At a 6% rate, the monthly principal and interest payment on an $800,000 mortgage is $4,800. Add a reasonable $2,000 monthly maintenance payment, and the total monthly carrying cost is $6,800 before taxes.

In that context, a $528 increase represents an 8.33% increase in total monthly carrying costs, not as significant a spike as you might think.

The Tax Deduction Factor

One of the key advantages of ownership versus renting is the tax deductibility of mortgage interest. While the balance between principal and interest shifts over time, the early years of a mortgage are heavily interest-weighted. For many buyers, approximately 75% of the payment is interest during the initial years.

Let’s revisit the $528 monthly increase.

  • Annual increase: $528 x 12 = $6,336
  • Interest portion assumed deductible: 75%
  • Deductible amount: $4,752

Assuming a 30% tax bracket, the annual tax savings would be approximately $1,426, or about $119 per month.

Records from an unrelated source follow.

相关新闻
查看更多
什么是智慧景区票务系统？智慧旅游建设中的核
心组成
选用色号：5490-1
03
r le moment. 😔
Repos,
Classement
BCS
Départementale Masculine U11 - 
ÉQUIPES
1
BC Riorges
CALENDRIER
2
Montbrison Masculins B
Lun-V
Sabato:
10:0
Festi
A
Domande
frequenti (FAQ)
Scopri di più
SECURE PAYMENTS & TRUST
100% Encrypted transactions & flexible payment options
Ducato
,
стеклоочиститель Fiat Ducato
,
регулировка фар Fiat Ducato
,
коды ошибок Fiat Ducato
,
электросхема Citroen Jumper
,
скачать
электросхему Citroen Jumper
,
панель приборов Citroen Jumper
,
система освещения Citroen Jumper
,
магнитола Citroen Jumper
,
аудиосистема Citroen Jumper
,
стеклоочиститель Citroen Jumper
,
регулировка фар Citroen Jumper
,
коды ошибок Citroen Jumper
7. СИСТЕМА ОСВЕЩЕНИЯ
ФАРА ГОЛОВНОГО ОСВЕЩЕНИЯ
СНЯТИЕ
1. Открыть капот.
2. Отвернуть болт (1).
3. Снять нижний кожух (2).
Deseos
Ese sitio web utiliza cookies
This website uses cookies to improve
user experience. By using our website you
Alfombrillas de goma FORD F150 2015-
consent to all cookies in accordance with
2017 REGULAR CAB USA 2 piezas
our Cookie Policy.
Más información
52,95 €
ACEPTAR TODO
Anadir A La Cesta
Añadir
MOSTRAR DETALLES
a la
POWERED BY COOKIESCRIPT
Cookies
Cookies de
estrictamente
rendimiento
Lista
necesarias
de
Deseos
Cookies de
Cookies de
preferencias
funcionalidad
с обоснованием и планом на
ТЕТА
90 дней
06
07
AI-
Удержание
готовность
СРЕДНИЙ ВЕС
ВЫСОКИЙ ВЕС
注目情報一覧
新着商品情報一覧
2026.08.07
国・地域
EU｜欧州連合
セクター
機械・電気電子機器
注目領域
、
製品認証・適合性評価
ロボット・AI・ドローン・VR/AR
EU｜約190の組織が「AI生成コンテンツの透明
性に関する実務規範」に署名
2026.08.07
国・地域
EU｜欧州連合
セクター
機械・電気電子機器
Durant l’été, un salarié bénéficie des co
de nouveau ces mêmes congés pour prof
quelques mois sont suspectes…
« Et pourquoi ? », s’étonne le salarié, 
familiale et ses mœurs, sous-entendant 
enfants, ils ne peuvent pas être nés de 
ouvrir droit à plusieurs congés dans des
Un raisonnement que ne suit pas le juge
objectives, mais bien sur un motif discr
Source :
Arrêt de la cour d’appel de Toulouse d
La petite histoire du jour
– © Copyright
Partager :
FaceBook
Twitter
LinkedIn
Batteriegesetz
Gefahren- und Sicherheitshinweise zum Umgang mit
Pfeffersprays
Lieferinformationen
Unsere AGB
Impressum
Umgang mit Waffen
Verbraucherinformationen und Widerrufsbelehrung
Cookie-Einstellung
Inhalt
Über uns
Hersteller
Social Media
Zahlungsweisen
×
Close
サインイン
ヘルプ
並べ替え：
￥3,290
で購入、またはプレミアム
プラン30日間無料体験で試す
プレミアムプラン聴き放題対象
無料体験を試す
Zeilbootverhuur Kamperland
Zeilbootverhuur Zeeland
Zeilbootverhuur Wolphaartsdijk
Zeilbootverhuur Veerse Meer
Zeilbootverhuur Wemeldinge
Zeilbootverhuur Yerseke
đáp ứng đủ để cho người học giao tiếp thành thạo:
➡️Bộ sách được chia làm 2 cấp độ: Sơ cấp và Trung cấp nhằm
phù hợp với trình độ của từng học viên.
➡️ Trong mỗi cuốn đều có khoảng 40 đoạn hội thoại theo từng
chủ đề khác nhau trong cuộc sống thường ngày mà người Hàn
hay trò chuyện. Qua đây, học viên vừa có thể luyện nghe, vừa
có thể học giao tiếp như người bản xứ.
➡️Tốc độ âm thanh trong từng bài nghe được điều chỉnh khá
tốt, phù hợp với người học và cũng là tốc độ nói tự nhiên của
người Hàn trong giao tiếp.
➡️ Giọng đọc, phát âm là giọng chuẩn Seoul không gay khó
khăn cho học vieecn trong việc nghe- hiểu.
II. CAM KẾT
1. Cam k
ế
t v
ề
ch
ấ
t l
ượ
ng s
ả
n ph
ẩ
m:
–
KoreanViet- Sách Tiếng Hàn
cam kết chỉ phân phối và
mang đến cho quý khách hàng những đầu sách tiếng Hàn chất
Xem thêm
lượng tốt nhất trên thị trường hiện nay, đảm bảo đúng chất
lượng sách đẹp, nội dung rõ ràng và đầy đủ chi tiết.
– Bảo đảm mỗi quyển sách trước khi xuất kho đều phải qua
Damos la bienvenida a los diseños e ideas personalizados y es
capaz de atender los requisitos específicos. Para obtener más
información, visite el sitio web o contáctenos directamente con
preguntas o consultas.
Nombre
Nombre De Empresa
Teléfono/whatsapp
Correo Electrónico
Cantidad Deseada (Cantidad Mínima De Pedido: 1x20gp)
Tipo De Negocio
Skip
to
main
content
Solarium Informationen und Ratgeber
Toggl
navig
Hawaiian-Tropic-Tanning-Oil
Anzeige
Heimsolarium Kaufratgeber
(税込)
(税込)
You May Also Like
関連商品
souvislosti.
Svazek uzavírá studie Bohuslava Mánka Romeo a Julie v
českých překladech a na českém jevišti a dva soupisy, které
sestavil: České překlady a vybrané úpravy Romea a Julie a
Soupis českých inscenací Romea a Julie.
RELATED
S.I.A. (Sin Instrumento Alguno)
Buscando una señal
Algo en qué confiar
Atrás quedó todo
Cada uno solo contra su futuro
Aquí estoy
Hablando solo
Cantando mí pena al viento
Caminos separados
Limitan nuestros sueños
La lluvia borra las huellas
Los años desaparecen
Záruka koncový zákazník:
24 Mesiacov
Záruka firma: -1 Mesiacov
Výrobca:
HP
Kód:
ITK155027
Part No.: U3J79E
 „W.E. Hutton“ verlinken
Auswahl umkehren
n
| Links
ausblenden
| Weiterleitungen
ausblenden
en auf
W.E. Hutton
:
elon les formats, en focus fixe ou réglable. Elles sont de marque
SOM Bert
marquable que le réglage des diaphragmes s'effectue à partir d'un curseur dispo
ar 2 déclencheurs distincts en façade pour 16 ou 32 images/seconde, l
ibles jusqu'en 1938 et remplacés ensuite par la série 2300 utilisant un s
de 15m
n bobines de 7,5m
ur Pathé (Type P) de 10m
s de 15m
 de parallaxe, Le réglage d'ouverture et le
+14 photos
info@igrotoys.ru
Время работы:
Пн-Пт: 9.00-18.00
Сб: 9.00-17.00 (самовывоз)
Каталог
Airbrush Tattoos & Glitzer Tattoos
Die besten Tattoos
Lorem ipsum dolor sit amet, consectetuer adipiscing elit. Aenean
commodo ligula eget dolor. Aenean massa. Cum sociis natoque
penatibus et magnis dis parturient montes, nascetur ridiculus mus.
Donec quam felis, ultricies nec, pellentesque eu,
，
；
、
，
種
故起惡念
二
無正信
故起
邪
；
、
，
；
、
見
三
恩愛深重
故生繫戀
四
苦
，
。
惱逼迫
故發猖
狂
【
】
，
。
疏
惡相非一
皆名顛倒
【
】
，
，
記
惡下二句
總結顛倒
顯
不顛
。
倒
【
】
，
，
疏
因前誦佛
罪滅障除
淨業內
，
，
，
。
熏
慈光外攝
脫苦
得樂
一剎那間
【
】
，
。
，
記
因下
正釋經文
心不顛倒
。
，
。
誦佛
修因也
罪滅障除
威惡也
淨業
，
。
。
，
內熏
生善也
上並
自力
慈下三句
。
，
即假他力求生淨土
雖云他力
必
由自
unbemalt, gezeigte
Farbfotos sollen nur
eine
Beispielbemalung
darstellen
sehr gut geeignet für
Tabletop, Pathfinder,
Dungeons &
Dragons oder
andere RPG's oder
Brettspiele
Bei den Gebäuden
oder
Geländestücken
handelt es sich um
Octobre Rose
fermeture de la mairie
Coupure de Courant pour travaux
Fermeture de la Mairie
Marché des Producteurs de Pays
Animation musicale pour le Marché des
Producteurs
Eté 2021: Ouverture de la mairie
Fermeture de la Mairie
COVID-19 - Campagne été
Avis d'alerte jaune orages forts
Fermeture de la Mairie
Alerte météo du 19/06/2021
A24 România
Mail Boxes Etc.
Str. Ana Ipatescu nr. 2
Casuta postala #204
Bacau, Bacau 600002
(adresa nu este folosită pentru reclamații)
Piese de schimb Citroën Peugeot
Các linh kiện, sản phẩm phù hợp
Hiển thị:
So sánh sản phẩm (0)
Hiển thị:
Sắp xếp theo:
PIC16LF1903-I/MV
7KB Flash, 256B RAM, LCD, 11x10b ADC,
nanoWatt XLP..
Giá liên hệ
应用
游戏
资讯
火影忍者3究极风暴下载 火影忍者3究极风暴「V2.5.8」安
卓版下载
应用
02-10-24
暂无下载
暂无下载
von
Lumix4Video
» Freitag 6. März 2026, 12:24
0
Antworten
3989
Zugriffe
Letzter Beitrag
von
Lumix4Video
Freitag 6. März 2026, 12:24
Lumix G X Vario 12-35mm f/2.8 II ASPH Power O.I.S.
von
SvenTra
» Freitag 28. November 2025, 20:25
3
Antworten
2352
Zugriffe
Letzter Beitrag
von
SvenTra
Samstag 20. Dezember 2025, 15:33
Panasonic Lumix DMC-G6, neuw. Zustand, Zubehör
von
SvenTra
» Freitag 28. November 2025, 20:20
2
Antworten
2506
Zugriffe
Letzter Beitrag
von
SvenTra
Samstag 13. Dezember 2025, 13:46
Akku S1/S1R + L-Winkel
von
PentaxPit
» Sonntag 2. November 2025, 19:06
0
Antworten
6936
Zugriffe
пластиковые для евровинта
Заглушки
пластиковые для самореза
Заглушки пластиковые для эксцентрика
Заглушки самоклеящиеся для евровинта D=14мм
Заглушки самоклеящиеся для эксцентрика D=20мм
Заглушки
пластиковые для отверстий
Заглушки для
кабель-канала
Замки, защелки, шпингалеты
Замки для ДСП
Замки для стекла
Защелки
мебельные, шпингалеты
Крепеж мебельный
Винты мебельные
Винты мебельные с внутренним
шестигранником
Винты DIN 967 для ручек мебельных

That reduces the effective monthly increase from $528 to roughly $409.

Ownership Horizon Matter

How long you plan to own the apartment should play a major role in your decision.

Let’s take a conservative 15-year ownership horizon.

  • Monthly cost of higher rate: $528
  • Annual cost: $6,336
  • 15-year cost: $95,040

That figure represents less than 1 percent of the total purchase price of the apartment and does not account for potential appreciation over that time period.

Putting Rates in Perspective

We do not buy or live in a vacuum. In New York City, unless you benefit from rent control or family-owned housing, your choice is typically between renting and owning.

While rates are higher than they were a few years ago, they remain historically moderate. For buyers who:

  • Have the necessary down payment and post-closing reserves
  • Can navigate the purchase process without undue time pressure
  • Plan to hold the property for more than a few years

…the rent-versus-buy equation often still favors ownership.

Final Thought

Whatever decision you make in response to higher interest rates, make it with a clear understanding of what those rates mean in dollars, not decimals.

Doing so allows you to assess trade-offs rationally, maintain perspective, and avoid letting short-term fear override long-term financial logic.

And remember, homeowners live in the monthly payment, not the purchase price.